An industry plea for an end to the luxury car tax and import tariffs again fell on deaf ears, with the Coalition government choosing to maintain its revenue stream from vehicle sales, even though that sales volume has slumped 7.9 per cent this year.
The Federal Chamber of Automotive Industries (FCAI) chief executive Tony Weber described the budget as “‘slim pickings’ for the automotive industry”.
“However, the government’s stimulus policies should encourage greater activity across the economy,” he said.
“The allocation of increased funding for roads and transport infrastructure is encouraging, and we assume that this funding will include a provision for infrastructure and incentivisation for new technologies and alternative fuel low emission vehicles.”
Mr Weber said the extension of the small-to-medium enterprise (SME) write-off was welcome as an added enhancement for small to medium business operators.
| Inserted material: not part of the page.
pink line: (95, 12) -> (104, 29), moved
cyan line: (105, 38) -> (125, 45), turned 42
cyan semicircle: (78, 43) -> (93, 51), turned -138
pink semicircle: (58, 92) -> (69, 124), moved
“Add this to the fact that, according to the CommSec Affordability Index, new vehicles are currently at their most affordable since the 1970s – so there is a real opportunity for added purchases by SMEs.
“And while the industry is pleased to see some minor relief applied to the luxury car tax (LCT) for primary producers and tourism operators, the LCT is an outdated, irrelevant and redundant tax which needs to be abolished once and for all.”
The Australian Automobile Dealers Association (AADA) described the budget as a missed opportunity, with the government failing to remove legacy taxes for an industry that is doing it tough.
AADA CEO David Blackhall said new car sales have slowed significantly in recent months, hurting car dealer businesses and their 70,000 employees.
“For years, we have been told that the abolition of the import tariff and the luxury car tax would need to wait for a return to surplus, but the announcement that we are back in the black has not been accompanied by automotive tax relief,” he said.
“It has been over 18 months since passenger car manufacturing ended in Australia, yet motorists continue to pay taxes designed to prop up a non-existent industry.”
Mr Blackall said the AADA applauded the government for providing relief to farmers and tourism operators by increasing the luxury car tax refund for those eligible, by up to $10,000.
“However, we are very disappointed that this will only apply to vehicles purchased after 1 July 2019’, he said.
“We urge the Government to apply this increased refund immediately otherwise eligible businesses will delay their purchases for the next three months, hurting the car retail industry which is already down eight per cent this year.”
The LCT breaks for farmers and tourism operators is an extension of an existing scheme, taking the $3000 allowance per vehicle to $10,000 on purchases of non-luxury four-wheel-drive and all-wheel-drive vehicles priced over the $66,331 LCT threshold.
The budget papers suggest this is going to cost $2 million in the next financial year and then $3 million a year for the subsequent three years, for a total of $11 million.
This is miniscule compared with the government’s boost for road infrastructure, with nthe Urban Congestion Fund rising from $1 billion to $4 billion, including $500 million to a commuter car park fund to encourage drivers to switch to public transport.
As well, roads of strategic importance fund – aimed at freight transport corridors – gets an extra $1 billion, while an additional $2.2 billion will go to improving roads and bridges to enhance safety.
Dealers will welcome a move to encourage more apprentices, with the incentive for employers to take on apprentices doubling from $4000 to $8000. As well, apprentices who complete their training get a $2000 reward.